Sunday, May 11, 2014

Food Addiction

There is no doubt that, for some of us, food addiction is real, but perhaps not for all. Do you get a buzz of honey? Not intended as a pun, it is the quick test. A teaspoons of honey in tea times two or three. Do you feel the buzz? If no, you are not an addict. Go away, you will never believe what I am about to say. If you feel the buzz, and like it, you are or will become a food addict. It is to that pleasant warm feeling that we become addicted to. We overeat, trying to stay in that buzz. That is the animal reaction, wanting more of the good stuff we like.

But how can honey be addicting. Well it is not, but fructose is. Warm hot drinks are quickly absorbed source of free fructose, warm is faster absorbed than cold. Fructose, absorbed in the mouth, gullet, esophagus, and upper stomach does not pass into the portal vein, but rather directly into the blood stream. Fructose blood concentrations go from nano-grams per liter to 100's nano-grams per liter, and the brain gets a buzz.

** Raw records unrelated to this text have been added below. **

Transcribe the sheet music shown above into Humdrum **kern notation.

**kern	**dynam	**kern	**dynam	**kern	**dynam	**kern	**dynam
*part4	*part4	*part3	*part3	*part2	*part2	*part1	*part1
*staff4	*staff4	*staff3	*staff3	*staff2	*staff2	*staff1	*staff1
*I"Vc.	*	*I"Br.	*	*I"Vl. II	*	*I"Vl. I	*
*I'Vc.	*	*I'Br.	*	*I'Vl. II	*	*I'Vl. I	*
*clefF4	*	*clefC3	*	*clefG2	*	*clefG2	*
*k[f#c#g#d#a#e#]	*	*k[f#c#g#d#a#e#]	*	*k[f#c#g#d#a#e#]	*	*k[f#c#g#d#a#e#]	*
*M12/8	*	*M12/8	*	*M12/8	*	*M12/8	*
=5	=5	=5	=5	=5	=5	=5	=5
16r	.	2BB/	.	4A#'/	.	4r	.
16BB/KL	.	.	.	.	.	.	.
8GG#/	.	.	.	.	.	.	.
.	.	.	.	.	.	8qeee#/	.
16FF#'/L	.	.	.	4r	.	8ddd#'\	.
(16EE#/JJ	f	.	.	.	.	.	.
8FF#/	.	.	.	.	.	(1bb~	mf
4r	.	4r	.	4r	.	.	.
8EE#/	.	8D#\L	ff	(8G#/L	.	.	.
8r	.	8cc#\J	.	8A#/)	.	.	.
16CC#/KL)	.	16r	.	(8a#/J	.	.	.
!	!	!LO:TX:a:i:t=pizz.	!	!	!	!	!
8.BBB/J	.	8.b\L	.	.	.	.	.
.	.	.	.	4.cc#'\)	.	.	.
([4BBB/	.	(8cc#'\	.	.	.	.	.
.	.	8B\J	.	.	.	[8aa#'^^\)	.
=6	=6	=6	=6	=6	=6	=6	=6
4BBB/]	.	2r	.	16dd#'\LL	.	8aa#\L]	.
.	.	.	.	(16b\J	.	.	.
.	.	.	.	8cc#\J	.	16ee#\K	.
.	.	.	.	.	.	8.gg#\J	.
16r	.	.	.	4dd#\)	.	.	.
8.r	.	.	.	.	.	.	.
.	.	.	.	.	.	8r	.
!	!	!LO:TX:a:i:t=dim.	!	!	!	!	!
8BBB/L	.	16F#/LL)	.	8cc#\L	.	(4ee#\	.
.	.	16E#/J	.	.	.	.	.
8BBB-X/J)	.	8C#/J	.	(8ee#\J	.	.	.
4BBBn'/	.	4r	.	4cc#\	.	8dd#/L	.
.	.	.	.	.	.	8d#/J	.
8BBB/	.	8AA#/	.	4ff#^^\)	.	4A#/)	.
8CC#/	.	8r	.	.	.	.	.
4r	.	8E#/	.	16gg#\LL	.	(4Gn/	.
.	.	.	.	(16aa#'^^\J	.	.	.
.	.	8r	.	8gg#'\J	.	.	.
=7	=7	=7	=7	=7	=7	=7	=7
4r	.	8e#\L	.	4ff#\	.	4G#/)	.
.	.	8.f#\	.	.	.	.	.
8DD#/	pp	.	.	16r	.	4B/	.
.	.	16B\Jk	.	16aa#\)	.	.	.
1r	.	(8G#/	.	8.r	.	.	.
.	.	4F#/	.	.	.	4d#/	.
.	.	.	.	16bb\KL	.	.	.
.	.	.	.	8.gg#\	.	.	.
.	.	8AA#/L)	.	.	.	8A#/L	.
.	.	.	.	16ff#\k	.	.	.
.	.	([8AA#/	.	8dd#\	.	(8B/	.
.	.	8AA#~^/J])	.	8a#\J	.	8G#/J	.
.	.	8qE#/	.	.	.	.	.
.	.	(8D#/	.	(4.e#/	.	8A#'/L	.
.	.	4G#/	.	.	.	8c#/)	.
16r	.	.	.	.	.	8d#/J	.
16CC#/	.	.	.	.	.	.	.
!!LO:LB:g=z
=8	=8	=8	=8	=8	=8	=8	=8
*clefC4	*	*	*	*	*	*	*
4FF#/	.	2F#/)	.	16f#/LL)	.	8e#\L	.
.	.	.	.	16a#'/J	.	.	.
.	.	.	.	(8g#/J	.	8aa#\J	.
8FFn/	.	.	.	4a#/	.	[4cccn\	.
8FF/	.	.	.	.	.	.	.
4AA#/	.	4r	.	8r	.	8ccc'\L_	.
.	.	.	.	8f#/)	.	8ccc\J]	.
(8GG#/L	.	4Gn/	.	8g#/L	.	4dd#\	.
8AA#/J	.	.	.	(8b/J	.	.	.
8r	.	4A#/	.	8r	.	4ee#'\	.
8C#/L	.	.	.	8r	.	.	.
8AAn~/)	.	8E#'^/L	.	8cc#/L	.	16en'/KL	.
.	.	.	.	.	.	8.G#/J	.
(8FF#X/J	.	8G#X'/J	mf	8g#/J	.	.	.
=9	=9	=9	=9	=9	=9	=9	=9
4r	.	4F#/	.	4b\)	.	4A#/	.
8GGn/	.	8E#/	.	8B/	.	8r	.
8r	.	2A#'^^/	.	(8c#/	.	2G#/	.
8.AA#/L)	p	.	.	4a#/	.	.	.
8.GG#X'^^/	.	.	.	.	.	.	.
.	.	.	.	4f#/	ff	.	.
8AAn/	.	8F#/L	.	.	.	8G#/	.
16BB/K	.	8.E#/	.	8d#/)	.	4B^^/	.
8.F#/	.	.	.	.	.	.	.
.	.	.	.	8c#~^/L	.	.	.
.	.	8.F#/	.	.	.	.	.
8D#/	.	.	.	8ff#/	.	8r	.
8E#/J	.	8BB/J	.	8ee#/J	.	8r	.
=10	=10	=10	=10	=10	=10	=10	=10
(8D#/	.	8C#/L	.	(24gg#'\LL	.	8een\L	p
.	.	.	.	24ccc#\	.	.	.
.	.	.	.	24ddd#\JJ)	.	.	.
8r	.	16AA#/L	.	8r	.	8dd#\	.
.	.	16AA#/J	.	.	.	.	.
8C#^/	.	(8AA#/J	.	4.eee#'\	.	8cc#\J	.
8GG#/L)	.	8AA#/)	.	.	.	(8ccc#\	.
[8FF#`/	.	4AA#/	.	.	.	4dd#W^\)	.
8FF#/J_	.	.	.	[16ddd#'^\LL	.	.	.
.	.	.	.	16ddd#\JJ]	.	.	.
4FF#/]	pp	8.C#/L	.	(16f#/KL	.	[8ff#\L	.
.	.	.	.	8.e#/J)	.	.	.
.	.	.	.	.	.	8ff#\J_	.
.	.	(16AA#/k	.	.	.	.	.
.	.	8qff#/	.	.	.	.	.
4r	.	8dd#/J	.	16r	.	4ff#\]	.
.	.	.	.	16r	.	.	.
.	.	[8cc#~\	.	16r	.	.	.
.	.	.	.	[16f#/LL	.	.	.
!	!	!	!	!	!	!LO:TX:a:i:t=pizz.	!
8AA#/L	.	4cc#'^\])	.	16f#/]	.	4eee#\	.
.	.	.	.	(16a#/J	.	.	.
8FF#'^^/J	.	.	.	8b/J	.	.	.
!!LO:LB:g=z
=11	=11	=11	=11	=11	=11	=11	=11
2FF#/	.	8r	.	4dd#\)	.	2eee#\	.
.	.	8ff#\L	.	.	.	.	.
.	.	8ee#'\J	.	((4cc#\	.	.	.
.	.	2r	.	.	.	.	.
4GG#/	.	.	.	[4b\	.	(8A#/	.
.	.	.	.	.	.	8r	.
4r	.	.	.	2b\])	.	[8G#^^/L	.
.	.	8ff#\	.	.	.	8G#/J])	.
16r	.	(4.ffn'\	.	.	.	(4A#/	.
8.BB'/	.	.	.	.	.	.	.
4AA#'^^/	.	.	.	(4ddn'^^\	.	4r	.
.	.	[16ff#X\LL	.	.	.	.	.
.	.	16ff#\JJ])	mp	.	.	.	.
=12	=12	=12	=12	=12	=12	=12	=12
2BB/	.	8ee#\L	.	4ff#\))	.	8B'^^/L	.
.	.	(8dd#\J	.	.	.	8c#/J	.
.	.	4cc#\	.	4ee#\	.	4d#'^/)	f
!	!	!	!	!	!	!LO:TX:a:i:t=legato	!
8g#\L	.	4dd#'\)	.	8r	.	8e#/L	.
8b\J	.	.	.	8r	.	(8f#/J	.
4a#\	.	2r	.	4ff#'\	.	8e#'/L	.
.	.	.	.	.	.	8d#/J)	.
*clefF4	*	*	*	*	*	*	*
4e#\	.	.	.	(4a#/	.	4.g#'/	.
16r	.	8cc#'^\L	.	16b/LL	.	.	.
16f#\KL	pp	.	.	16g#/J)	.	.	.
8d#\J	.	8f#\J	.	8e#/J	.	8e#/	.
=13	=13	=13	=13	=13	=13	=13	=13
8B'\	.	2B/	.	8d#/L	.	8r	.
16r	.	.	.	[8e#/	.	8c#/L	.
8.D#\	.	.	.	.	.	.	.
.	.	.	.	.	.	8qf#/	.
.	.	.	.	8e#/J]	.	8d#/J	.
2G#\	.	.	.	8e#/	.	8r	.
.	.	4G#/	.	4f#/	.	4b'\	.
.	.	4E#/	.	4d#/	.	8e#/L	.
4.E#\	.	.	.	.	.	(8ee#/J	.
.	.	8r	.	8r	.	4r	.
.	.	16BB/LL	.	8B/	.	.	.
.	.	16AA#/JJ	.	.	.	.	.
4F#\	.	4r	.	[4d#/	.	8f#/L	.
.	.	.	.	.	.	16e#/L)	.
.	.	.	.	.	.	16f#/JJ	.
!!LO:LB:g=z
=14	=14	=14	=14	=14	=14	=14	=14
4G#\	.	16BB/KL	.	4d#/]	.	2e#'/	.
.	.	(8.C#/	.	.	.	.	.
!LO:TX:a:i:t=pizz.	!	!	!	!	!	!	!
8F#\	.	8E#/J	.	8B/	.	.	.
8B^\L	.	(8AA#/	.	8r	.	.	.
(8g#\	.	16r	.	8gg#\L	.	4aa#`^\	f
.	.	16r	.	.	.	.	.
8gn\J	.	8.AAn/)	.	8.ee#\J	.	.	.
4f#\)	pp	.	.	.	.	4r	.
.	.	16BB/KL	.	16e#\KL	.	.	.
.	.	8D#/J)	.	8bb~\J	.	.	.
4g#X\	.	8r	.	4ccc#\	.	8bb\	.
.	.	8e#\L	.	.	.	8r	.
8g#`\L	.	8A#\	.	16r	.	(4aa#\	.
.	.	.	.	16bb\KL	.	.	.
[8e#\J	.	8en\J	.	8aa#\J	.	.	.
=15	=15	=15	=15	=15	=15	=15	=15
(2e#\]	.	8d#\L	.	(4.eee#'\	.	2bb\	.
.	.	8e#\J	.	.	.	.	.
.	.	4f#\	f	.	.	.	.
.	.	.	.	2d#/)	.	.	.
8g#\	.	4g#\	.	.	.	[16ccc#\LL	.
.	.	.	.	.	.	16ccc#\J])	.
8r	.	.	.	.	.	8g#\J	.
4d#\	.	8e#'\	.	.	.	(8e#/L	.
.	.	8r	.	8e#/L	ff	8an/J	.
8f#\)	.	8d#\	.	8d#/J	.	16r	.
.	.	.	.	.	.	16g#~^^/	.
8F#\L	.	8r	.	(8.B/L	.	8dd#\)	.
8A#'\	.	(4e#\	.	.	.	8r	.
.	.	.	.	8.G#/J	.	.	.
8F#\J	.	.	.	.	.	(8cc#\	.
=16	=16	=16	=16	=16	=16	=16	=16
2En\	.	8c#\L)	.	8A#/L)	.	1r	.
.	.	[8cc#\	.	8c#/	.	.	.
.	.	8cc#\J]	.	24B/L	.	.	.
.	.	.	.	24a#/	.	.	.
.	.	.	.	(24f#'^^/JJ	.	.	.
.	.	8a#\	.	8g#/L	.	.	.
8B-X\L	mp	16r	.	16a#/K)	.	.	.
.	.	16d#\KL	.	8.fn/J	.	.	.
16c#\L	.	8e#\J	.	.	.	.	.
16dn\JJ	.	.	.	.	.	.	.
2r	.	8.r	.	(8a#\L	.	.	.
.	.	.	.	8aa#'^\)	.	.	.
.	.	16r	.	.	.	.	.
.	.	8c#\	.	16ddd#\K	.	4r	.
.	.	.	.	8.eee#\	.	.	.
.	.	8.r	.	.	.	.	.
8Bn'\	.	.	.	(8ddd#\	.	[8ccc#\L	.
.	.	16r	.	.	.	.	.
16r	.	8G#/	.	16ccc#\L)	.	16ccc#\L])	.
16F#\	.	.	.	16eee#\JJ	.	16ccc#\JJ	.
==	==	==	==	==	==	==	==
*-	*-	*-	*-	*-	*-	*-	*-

Fructose crosses the blood brain membrane without an issue.

Now for the second punch, glucose drives up insulin, especially in the insulin resistant, (obese person) and insulin is a sedative, it makes us lay back a bit. This is also part of the glucose addiction side of the equation.

Now for the third punch, we were often given sugar as a distraction when we were small, resulting in a emotional or habitual component to addiction. Sugar and food, eating, consuming, snacking... became a maladaptive behavior, pushed by adults, and addicting us when we were small. Now sugar is everywhere.

Now how do we get out of the addiction - craving cycle? No fructose, very little glucose, and deal with all those emotions through Stoicism, CBT, or other method.

The hard part is avoiding fructose, and glucose with drug dealers everywhere using, pushing, and in denial of the problem.

We have the power of choice. Use it wisely.      

1 comment :

  1. It might be relevant that carbohydrate, and sugar, more than glucose, increases transport of tryptophan into the central nervous system, tryptophan being the precursor of serotonin.
    I presume what happens is a sort of dependence on elevated serotonin, and on sugar as the means of keeping it up; but tryptophan is also more toxic than other amino acids (unusually hard to metabolise with many active byproducts on the way).

    Some people use 5-HTP supplements to reduce cravings. Using this means you don't need sugar to get the serotonin fix.
    Personally I found chromium supps very helpful. But these are all short-term solutions that at best give you a window of opportunity to change other things; used for too long they are bound to stop working.